Mysql transaction and lock knowledge (1) MVCC

Preface

After reading this series of articles, you can master:

  • The characteristics of transactions and problems caused by transaction concurrency
  • Solution to the problem of transaction read consistency
  • Principle of MVCC
  • The classification of locks, the principle of row locks, and the algorithm of row locks

Note: The Mysql version used in this article is the 5.7 major version, the minor version is not limited, storage engine: InnoDB, transaction isolation level: RR. If readers use other versions of Mysql to operate, the results may be inconsistent with this article

select version();
show variables like 'engine%';
show global variables like 'tx_isolation';

1. What is a database transaction?

1.1 Typical scenarios of transactions

Many times we need transactions because we hope that multiple operations involving the database will either succeed or fail. For example, when a customer places an order, it will operate on the order table, capital table, logistics table, etc., which need to be executed in one transaction.

Many students have come into contact with a very typical case when studying database affairs, which is bank transfer. If we simplify the intra-bank transfer to a situation where the balance of one account decreases and the balance of the other account increases, then these two actions must succeed or fail at the same time, otherwise the bank's accounts will be uneven.

Another example: 12306's continuous transfer function, two tickets must be successfully purchased at the same time, it is meaningless to buy only the first half or only the second half.

1.2 Definition of transaction

Wikipedia's definition: A transaction is a logical unit in the execution of a database management system (DBMS), which consists of a limited sequence of database operations.

There are two key points. The first, the so-called logical unit, means that it is the smallest unit of work in the database and cannot be divided. Second, it may contain one or a series of DML statements, including insert delete update.
(Single DDL (create drop) and DCL (grant revoke) will also have transactions)

1.3 Which storage engines support transactions

Not all databases or all storage engines support transactions, it appears as a feature. Among the storage engines supported by MySQL, which ones support transactions?

In addition to NDB as a cluster, only InnoDB supports transactions, which is an important reason why it has become the default storage engine.
Why does supporting transactions make InnoDB stand out, and what features does transactions provide?

1.4 Four characteristics of transaction

  1. Atomic Atomicity:, which is what we just said cannot be divided, because atoms are the smallest unit in chemistry (participating in chemical reactions). This means that our series of operations on the database are either successful or failed.
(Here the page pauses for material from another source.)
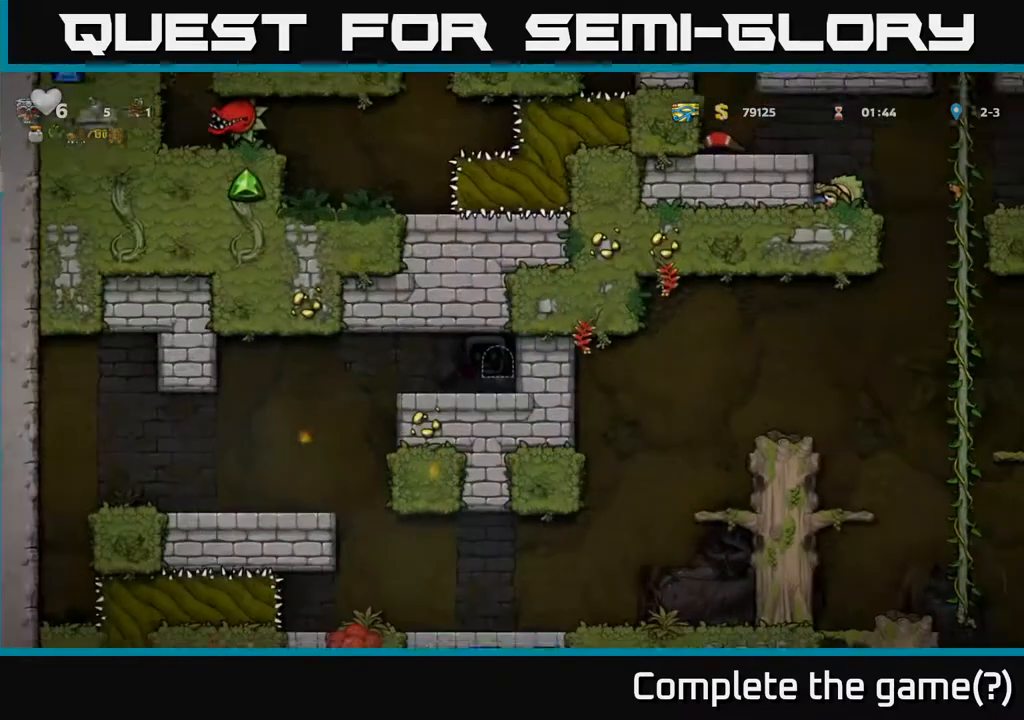
{"buttons": ["DPAD_LEFT"], "left_stick": "center", "right_stick": "center", "events": [[317, "DPAD_LEFT", "down"]]}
Partial success or partial failure is impossible. Taking the transfer scenario just mentioned as an example, the balance of an account decreases , Which must correspond to the increase in the balance of another account.
    All success is relatively simple. The question is if the previous operation has succeeded and the subsequent operation fails, how can all it fail? At this time we must roll back.
    Atomicity is achieved in InnoDB through undo log , which records the value before data modification (logical log). Once an exception occurs, undo log can be used to implement the rollback operation.
  2. Isolation: After we have the definition of transaction, there will be many transactions in the database to operate the same table or the same row of data at the same time, which will inevitably produce some concurrent or interference operations. Our definition of isolation is that multiple transactions and concurrent operations on tables or rows should be transparent and not interfere with each other. For example, two people transfer 100 to Xiao Ming and open two transactions, and both get the balance of Xiao Ming's account of 1000, and then each is based on 1000 plus 100, and the final result is 1100, which causes the problem of data confusion.
    How to achieve isolation in InnoDB? We will analyze this in detail later.
  3. Durability: What does the durability of a transaction mean? Our arbitrary operations on the database, additions, deletions, and modifications, as long as the transaction is successfully submitted, the result is permanent, and it is impossible to change to the original state due to database power failure, downtime, or unexpected restart. This is the durability of the transaction.
    How to achieve persistence? Recall that InnoDB crash recovery (crash-safe) is achieved by what?
    Persistence is achieved through redo log and double write buffer (double write buffer) , when we manipulate data, we will first write to the buffer pool of memory Inside, the redo log is recorded at the same time. If an exception occurs before the disk is flushed, the content of the redo log can be read after the restart and written to the disk to ensure the durability of the data. Of course, the prerequisite for successful recovery is that the data page itself is not destroyed and is complete, which is guaranteed by double-write buffering.
    It should be noted that atomicity, isolation, durability, and finally are all for consistency.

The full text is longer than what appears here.